▸ Excerpted passage:
◆ ◆ ◆

I have a problem like this:

A man drops a rock into a well.

(a) The man hears the sound of the splash

**2.5**

**s**after he releases the rock

**from rest.**The speed of sound in air (at the ambient temperature) is

**336 m/s**. How far below the top of the well is the surface of the water?

Using the following transformations:

I. y_f = y_i +(v_yi)(t_1)+1/2(a_y)(t_1)^2

II. V_s(speed of sound)= y_f/t_2 => y_f = (V_s)(t_2)

III. t_1+t_2 = 2.5s => t_2 = 2.5s - t_1

Now, solving the system of equations and replacing t_2 with what we got in III:

-4.9t^2+336t_1 - 840=0 ,

solving for t_1 as an equation of second degree I get t_1 = 2.5984,

I am a bit confused, since I should have got something lesser then 2.5s,

but anyways, taking the difference between these two times and subtracting it from 2.5 s I get t_1 = 2.365

and using this time in equation I. I get y_f = 28.260m, which is correct according to my answer in the book...

Now, I have to answer to the second point:

(b) If the travel time for the sound is ignored, what percentage error is introduced when the depth of the well is calculated (in %)?

considering t_1 = t = 2.5s,

we get y_f = 30.625m, which is (30.625m - 28.260m) = 2.365m more then the real depth.

and finally, (2.365m)*(100%)/(28.260m) = 8.3687% , which is not considered as a correct answer; it says its more then 10% from the value of the correct answer.

I have two questions:

1. Why I get that confusing result when I solve for t_1?

2. What's my mistake when finding the percent of error?

Thanks

◆ ◆ ◆

▸ Records shown:
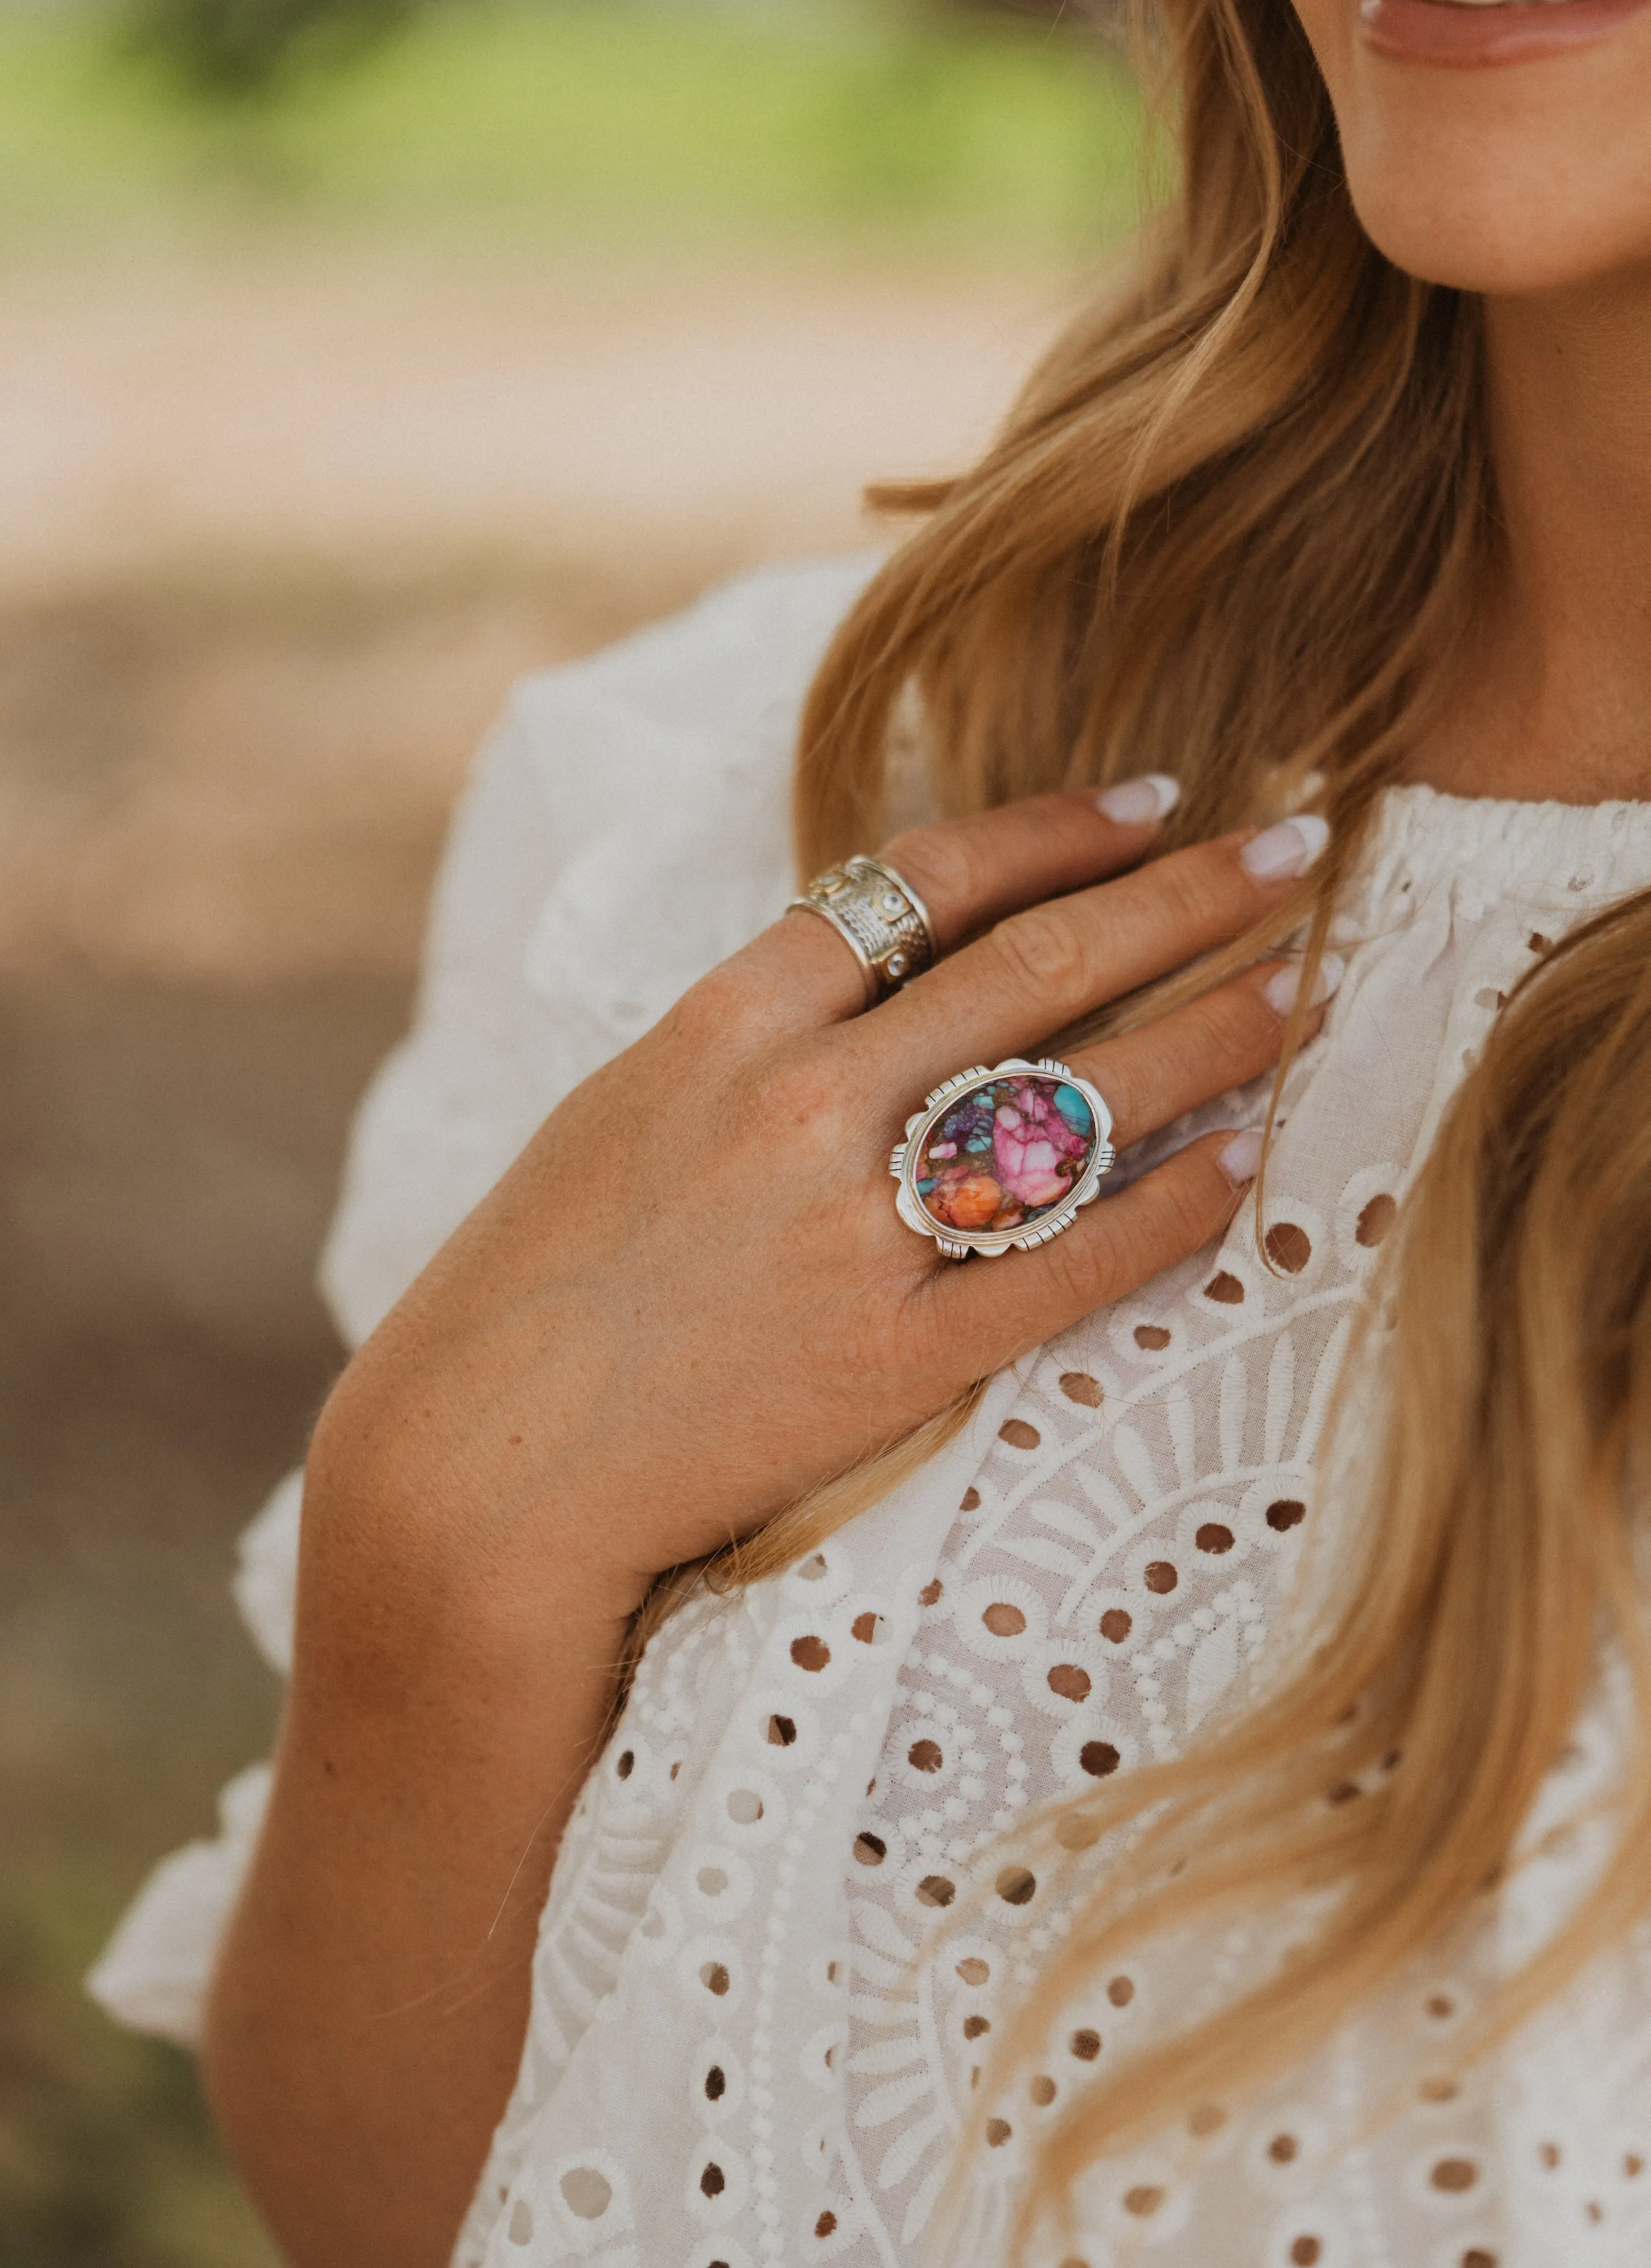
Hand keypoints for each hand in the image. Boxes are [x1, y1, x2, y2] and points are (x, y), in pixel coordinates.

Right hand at [211, 780, 1330, 2267]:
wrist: (484, 1468)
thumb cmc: (540, 1281)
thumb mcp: (628, 1107)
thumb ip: (761, 1032)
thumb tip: (902, 968)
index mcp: (720, 1025)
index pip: (923, 882)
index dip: (1056, 830)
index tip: (1152, 799)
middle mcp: (799, 1108)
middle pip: (1034, 970)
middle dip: (1181, 899)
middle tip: (1290, 850)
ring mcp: (853, 1234)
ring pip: (1077, 1105)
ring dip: (1209, 1033)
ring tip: (1298, 984)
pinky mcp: (896, 1358)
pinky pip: (1073, 1266)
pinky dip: (1172, 1205)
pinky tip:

◆ ◆ ◆

▸ Exercise tasks:
(a) From the well problem post above, extract the passage starting with "(b) If the travel" and going on through "percent of error?".
(b) In the well problem post, what depth does the poster get when the fall time is taken as the full 2.5 s?

▸ Solutions to each task:
(a)
(b) If the travel time for the sound is ignored, what percentage error is introduced when the depth of the well is calculated (in %)?

considering t_1 = t = 2.5s,

we get y_f = 30.625m, which is (30.625m - 28.260m) = 2.365m more then the real depth.

and finally, (2.365m)*(100%)/(28.260m) = 8.3687% , which is not considered as a correct answer; it says its more then 10% from the value of the correct answer.

I have two questions:

1. Why I get that confusing result when I solve for t_1?

2. What's my mistake when finding the percent of error?

(b) 30.625 m